Default Kubernetes configuration can be suboptimal for ML workloads, resulting in wasted human and computer time. We show how a round of troubleshooting and a two-line change in the code yields a nine-fold speedup in the total execution time.
MLOps for Foundation Models with Metaflow
OpenAI’s Whisper is a powerful new multitasking model that can perform multilingual speech recognition, speech translation, and language identification across multiple spoken languages. In a previous blog post titled MLOps for Foundation Models: Whisper and Metaflow, Eddie Mattia discussed the use of Metaflow for running OpenAI Whisper for transcribing Youtube videos. It covered the basics of Whisper, how to write a Metaflow flow and also briefly touched upon how to run such flows at scale in the cloud. Although here we’re focusing on Whisper, all of this work is generalizable to many types of foundation models (see our work on Parallelizing Stable Diffusion for Production Use Cases, for example).

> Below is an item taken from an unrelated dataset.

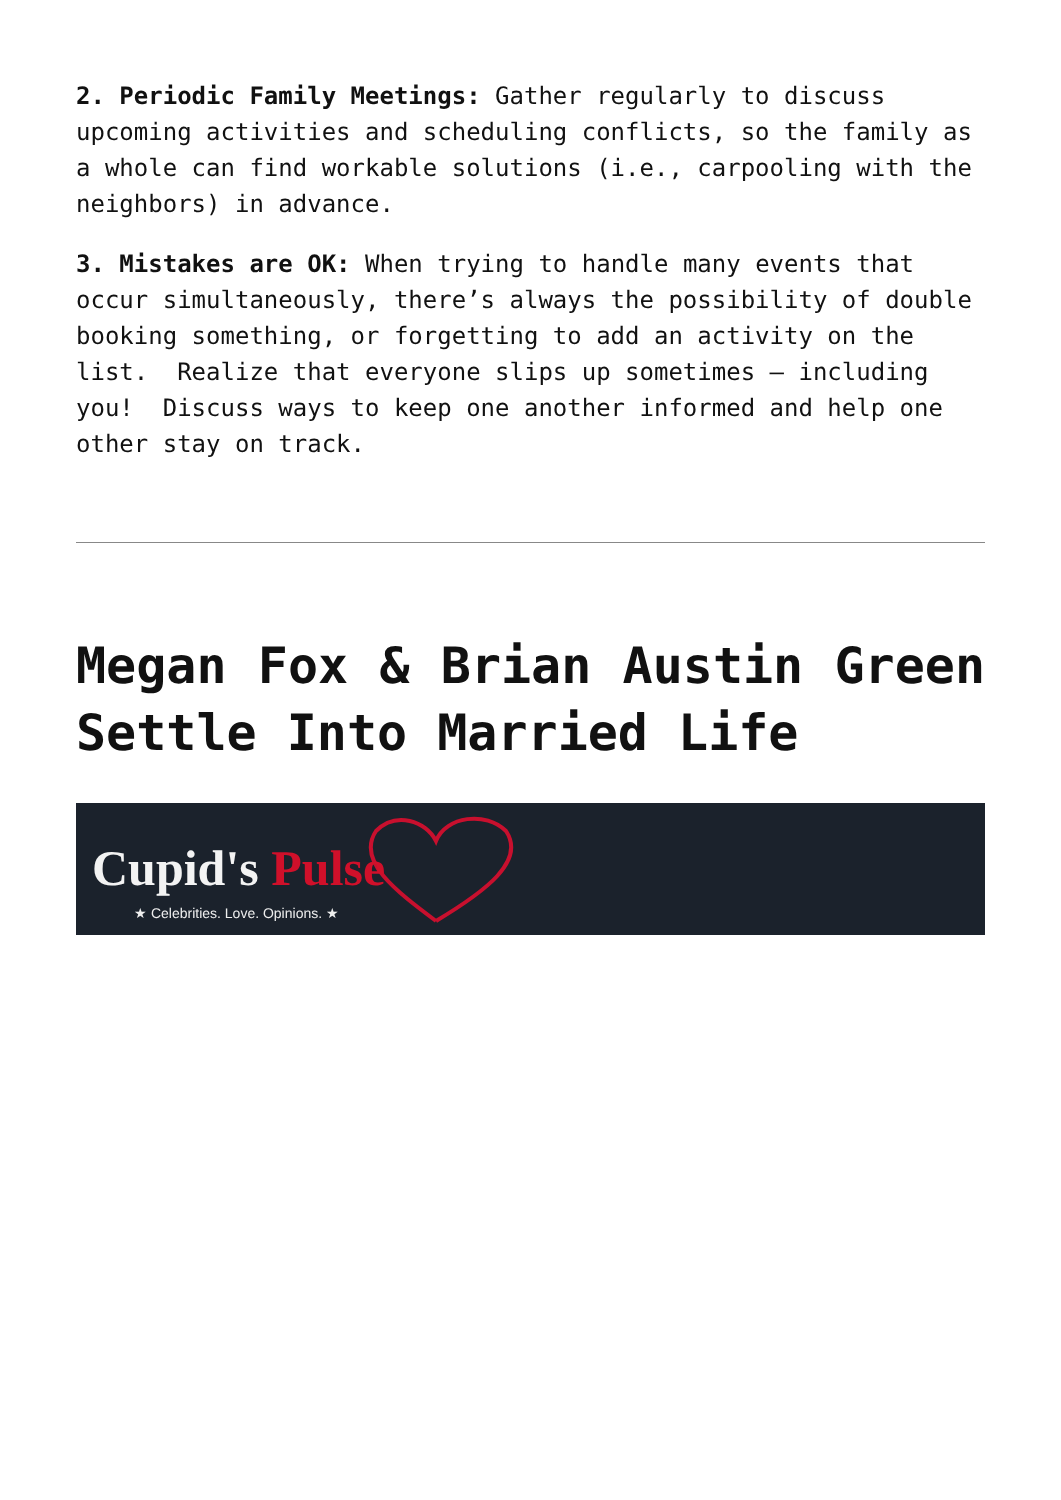2. Periodic Family Meetings: Gather regularly to discuss upcoming activities and scheduling conflicts, so the family as a whole can find workable solutions (i.e., carpooling with the neighbors) in advance.
3. Mistakes are OK: When trying to handle many events that occur simultaneously, there’s always the possibility of double booking something, or forgetting to add an activity on the list. Realize that everyone slips up sometimes – including you! Discuss ways to keep one another informed and help one other stay on track.
Megan Fox & Brian Austin Green Settle Into Married Life
Cupid's Pulse
★ Celebrities. Love. Opinions. ★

To deploy and run their production workloads, many enterprises look to Kubernetes as it has become the de-facto way of running applications in the cloud. Its cloud-agnostic APIs (to the user), declarative syntax for resources, and a huge, open-source ecosystem make it a very attractive platform for a number of use cases. On this note, we decided to run OpenAI Whisper using Metaflow on Kubernetes.
However, out of the box, the performance of the system can be quite bad for ML workloads. But, with a little troubleshooting, we were able to identify the bottlenecks and increase performance dramatically. The result is a production-ready, sufficiently performant ML workflow that has the capability to scale out across multiple dimensions.
Whisper Model Types
OpenAI Whisper has multiple machine learning models of varying sizes. These were created using different sets of parameters and support different languages.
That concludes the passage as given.